## EXERCISE BRIEF
Look through the data for the string "particular". Copy every line where it is found.
-- SOURCE MATERIAL follows --
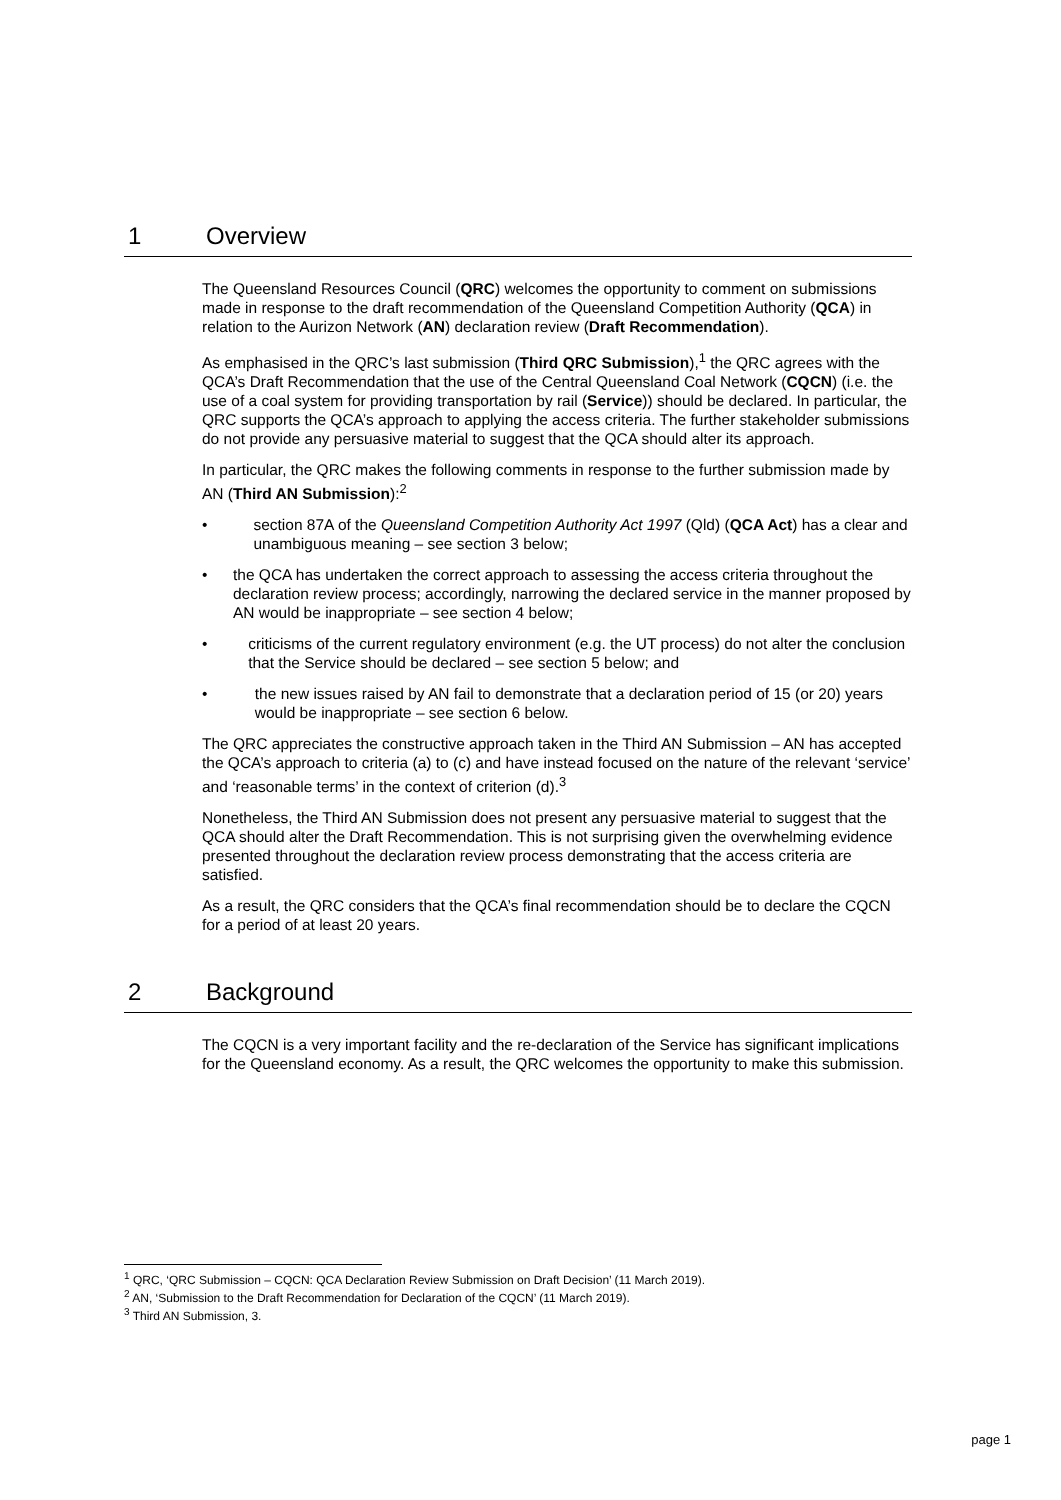1 Overview
The Queensland Resources Council (QRC) welcomes the opportunity to comment on submissions made in response to the draft recommendation of the Queensland Competition Authority (QCA) in relation to the Aurizon Network (AN) declaration review (Draft Recommendation).
As emphasised in the QRC’s last submission (Third QRC Submission),<sup>1</sup> the QRC agrees with the QCA’s Draft Recommendation that the use of the Central Queensland Coal Network (CQCN) (i.e. the use of a coal system for providing transportation by rail (Service)) should be declared. In particular, the QRC supports the QCA’s approach to applying the access criteria. The further stakeholder submissions do not provide any persuasive material to suggest that the QCA should alter its approach.
In particular, the QRC makes the following comments in response to the further submission made by AN (Third AN Submission):<sup>2</sup>
• section 87A of the Queensland Competition Authority Act 1997 (Qld) (QCA Act) has a clear and unambiguous meaning – see section 3 below;
• the QCA has undertaken the correct approach to assessing the access criteria throughout the declaration review process; accordingly, narrowing the declared service in the manner proposed by AN would be inappropriate – see section 4 below;
• criticisms of the current regulatory environment (e.g. the UT process) do not alter the conclusion that the Service should be declared – see section 5 below; and
• the new issues raised by AN fail to demonstrate that a declaration period of 15 (or 20) years would be inappropriate – see section 6 below.
The QRC appreciates the constructive approach taken in the Third AN Submission – AN has accepted the QCA’s approach to criteria (a) to (c) and have instead focused on the nature of the relevant ‘service’ and ‘reasonable terms’ in the context of criterion (d).<sup>3</sup>
Nonetheless, the Third AN Submission does not present any persuasive material to suggest that the QCA should alter the Draft Recommendation. This is not surprising given the overwhelming evidence presented throughout the declaration review process demonstrating that the access criteria are satisfied.
As a result, the QRC considers that the QCA’s final recommendation should be to declare the CQCN for a period of at least 20 years.
2 Background
The CQCN is a very important facility and the re-declaration of the Service has significant implications for the Queensland economy. As a result, the QRC welcomes the opportunity to make this submission.
<sup>1</sup> QRC, ‘QRC Submission – CQCN: QCA Declaration Review Submission on Draft Decision’ (11 March 2019).
<sup>2</sup> AN, ‘Submission to the Draft Recommendation for Declaration of the CQCN’ (11 March 2019).
<sup>3</sup> Third AN Submission, 3.
page 1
-- SOURCE MATERIAL concluded --
## WRITTEN REPLY
As emphasised in the QRC’s last submission (Third QRC Submission),<sup>1</sup> the QRC agrees with the QCA’s Draft Recommendation that the use of the Central Queensland Coal Network (CQCN) (i.e. the use of a coal system for providing transportation by rail (Service)) should be declared. In particular, the QRC supports the QCA’s approach to applying the access criteria. The further stakeholder submissions do not provide any persuasive material to suggest that the QCA should alter its approach.
In particular, the QRC makes the following comments in response to the further submission made by AN (Third AN Submission):<sup>2</sup>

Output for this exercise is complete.